Foiano della Chiana (AR). Sabato 28 settembre 2019, ore 17:30, Sala “Furio del Furia” nel centro storico di Foiano della Chiana. L’Associazione Storico Culturale “Il cuore di Bartolomeo”, con il patrocinio del Comune di Foiano della Chiana, presenta al pubblico una nuova ipotesi di lettura de La Gioconda di Leonardo Da Vinci. L’evento rientra nelle celebrazioni per il Cinquecentesimo anniversario della morte del Genio vinciano.

Che cosa lega Arpocrate, antica divinità egiziana del silenzio, a Leonardo da Vinci?

C’è un sottile ma tenace filo rosso che, dall’Oriente, attraverso i millenni e passando per l’Egitto e la Mesopotamia, la Grecia Ellenistica e l’Impero Romano, i primi monaci cristiani e antichi ordini cavallereschi a cavallo tra Medioriente e Occidente, arriva fino all’Umanesimo e il Rinascimento, dove si incarna nei tanti simboli celati nelle opere dei grandi artisti italiani.
Tra questi, anche il Genio vinciano.
E non è un caso che la Gioconda, che non spicca per bellezza tra tutti i suoi capolavori, sia l’opera più celebre e controversa del suo percorso, quella dalla quale l’Artista non si separerà mai. Nella fitta trama di simboli che Leonardo intesse con cura nel ritratto di Monna Lisa, è scritto il messaggio più importante della sua opera di scienziato, artista e uomo: un vero e proprio testamento spirituale e filosofico dal respiro universale.

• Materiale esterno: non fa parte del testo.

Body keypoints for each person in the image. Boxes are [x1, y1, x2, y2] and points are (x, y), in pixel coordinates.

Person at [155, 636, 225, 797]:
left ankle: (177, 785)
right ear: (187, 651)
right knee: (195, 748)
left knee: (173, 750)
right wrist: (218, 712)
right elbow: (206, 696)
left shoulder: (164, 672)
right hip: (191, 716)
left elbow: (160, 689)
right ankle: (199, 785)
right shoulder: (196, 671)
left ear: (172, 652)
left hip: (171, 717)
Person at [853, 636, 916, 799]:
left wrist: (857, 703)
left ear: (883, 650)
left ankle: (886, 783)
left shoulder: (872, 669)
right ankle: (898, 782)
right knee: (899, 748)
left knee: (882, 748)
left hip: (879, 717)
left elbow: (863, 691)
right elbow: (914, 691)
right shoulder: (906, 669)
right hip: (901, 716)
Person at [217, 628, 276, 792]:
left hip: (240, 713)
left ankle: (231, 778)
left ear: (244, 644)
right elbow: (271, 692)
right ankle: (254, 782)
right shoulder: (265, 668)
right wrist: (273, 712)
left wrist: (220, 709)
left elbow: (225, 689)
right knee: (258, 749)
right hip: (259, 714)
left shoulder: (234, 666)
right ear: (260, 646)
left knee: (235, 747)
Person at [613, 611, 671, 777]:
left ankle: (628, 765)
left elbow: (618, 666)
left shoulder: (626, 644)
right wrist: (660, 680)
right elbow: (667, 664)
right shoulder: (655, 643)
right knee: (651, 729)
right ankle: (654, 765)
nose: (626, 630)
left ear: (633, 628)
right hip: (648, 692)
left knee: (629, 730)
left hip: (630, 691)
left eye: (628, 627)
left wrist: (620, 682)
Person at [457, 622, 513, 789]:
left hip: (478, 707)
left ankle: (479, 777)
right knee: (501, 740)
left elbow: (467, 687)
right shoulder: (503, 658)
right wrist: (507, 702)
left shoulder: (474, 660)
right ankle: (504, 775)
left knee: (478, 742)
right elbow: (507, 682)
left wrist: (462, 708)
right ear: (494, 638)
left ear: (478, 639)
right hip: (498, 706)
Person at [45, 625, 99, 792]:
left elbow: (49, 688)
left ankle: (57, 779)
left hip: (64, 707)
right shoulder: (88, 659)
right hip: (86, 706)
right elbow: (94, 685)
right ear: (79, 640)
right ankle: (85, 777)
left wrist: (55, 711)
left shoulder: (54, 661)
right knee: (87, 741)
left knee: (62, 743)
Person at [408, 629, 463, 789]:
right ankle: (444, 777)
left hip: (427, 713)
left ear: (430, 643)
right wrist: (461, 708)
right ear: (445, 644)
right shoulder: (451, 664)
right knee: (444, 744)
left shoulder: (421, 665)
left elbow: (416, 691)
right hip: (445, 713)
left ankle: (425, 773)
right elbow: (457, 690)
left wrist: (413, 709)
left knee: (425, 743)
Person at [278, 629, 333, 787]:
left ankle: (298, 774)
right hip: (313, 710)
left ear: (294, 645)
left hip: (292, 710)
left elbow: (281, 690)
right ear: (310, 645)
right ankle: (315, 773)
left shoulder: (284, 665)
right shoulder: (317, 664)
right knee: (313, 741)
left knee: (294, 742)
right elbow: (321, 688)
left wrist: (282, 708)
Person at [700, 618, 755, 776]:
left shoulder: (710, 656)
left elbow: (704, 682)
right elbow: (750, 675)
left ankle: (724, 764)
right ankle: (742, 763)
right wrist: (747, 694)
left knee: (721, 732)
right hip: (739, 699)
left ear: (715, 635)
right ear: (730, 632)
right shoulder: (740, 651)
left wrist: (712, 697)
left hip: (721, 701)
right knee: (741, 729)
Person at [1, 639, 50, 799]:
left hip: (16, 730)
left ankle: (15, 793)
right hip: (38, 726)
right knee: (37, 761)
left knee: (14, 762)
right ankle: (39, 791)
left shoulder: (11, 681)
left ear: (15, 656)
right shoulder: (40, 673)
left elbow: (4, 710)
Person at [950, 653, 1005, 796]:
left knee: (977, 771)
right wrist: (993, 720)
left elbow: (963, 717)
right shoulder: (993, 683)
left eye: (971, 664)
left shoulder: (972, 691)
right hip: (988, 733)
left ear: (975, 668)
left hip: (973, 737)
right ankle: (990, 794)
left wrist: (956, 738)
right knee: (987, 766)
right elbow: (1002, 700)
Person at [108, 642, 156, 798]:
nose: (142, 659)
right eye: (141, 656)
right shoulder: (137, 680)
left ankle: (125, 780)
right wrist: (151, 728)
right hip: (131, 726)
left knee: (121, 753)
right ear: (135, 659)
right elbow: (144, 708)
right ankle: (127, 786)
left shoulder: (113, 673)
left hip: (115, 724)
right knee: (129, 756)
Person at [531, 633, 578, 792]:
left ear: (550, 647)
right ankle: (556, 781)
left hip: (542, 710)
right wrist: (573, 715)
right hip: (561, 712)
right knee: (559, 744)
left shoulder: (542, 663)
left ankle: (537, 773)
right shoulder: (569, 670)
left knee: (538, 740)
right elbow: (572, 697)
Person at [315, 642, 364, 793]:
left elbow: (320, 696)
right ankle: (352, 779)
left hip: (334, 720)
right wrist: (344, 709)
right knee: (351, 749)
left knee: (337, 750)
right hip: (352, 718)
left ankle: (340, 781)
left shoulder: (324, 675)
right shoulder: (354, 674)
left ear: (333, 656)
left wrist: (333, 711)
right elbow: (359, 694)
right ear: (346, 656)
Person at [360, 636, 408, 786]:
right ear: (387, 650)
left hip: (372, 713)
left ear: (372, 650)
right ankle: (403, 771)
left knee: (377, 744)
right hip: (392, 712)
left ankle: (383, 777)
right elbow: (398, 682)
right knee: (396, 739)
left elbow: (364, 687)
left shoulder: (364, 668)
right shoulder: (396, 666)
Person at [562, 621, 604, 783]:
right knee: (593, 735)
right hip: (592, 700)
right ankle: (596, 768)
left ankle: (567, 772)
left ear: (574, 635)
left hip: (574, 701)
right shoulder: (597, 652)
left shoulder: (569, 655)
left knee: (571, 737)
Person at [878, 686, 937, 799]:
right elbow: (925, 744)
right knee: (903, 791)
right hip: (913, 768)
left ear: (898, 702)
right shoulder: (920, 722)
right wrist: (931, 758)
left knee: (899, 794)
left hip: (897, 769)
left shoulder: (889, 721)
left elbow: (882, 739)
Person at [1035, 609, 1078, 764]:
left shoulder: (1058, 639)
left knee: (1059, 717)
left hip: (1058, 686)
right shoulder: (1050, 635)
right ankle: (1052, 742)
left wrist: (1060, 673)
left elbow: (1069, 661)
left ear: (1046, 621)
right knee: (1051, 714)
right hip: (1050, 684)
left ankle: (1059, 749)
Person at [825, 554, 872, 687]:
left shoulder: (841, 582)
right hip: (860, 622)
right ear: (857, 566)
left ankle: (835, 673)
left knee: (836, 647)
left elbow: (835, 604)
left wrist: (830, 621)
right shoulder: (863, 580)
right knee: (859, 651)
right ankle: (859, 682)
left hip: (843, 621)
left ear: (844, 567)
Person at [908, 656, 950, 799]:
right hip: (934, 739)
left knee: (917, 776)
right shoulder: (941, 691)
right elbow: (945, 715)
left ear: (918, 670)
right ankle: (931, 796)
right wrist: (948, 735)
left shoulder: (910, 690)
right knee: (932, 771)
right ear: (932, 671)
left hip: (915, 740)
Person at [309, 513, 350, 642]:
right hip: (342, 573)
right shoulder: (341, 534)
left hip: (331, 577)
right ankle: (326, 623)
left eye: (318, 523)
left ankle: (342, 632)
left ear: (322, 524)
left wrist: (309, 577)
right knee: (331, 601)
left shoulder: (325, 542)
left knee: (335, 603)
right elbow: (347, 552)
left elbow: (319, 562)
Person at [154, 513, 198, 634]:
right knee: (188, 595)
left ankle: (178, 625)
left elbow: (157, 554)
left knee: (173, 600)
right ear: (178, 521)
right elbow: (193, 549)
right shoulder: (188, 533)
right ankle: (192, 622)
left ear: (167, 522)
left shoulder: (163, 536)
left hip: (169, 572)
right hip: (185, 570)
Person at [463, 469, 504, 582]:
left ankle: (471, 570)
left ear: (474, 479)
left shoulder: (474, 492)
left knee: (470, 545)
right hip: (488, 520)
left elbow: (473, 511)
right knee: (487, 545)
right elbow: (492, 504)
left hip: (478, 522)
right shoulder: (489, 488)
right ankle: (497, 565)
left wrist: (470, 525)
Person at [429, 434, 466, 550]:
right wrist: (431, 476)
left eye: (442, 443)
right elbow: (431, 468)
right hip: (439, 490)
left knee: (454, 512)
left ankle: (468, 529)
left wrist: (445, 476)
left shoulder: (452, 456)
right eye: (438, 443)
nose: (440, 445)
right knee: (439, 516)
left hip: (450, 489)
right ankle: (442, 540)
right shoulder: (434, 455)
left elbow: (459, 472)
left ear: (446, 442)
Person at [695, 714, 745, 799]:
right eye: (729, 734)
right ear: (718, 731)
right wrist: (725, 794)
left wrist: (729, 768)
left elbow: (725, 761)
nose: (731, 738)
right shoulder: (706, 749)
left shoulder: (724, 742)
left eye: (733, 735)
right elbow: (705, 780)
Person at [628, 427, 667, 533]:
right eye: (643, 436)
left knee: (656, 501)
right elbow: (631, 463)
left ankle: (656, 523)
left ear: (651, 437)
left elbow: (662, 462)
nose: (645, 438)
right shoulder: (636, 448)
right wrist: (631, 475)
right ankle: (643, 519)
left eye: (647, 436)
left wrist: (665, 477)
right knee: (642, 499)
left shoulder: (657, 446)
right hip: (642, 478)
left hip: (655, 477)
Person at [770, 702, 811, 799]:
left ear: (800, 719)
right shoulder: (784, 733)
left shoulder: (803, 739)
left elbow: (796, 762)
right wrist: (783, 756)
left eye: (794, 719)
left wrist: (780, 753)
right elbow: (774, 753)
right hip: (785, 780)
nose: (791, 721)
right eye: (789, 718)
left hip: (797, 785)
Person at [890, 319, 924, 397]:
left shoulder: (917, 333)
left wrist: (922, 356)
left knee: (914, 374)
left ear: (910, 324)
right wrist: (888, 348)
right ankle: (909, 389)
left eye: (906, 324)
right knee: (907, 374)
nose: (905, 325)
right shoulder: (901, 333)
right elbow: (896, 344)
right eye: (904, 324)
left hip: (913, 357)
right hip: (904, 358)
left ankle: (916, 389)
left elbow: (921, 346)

Sabato 28 settembre 2019, dalle ore 17.30, nella splendida Sala “Furio del Furia” in via Solferino, 7 nel centro storico di Foiano della Chiana (AR), in occasione delle celebrazioni per il Cinquecentesimo anniversario della morte di Leonardo Da Vinci, l’Associazione Storico Culturale “Il cuore di Bartolomeo” presenterà al pubblico la scoperta di un nuovo simbolo nascosto nella più celebre opera del Genio toscano, svelando un possibile e affascinante messaggio dietro alla composizione della Gioconda. Le ricerche dell’Associazione sono state patrocinate dal Priorato di Sion e dal Gran Priorato dei Santi Apostoli – SMEC. L’evento è patrocinato dal Comune di Foiano della Chiana e realizzato grazie alla sponsorizzazione di Maledetti Toscani.

L’ingresso e la partecipazione sono liberi e gratuiti. La location è ancora in fase di definizione, sarà comunicata non appena possibile.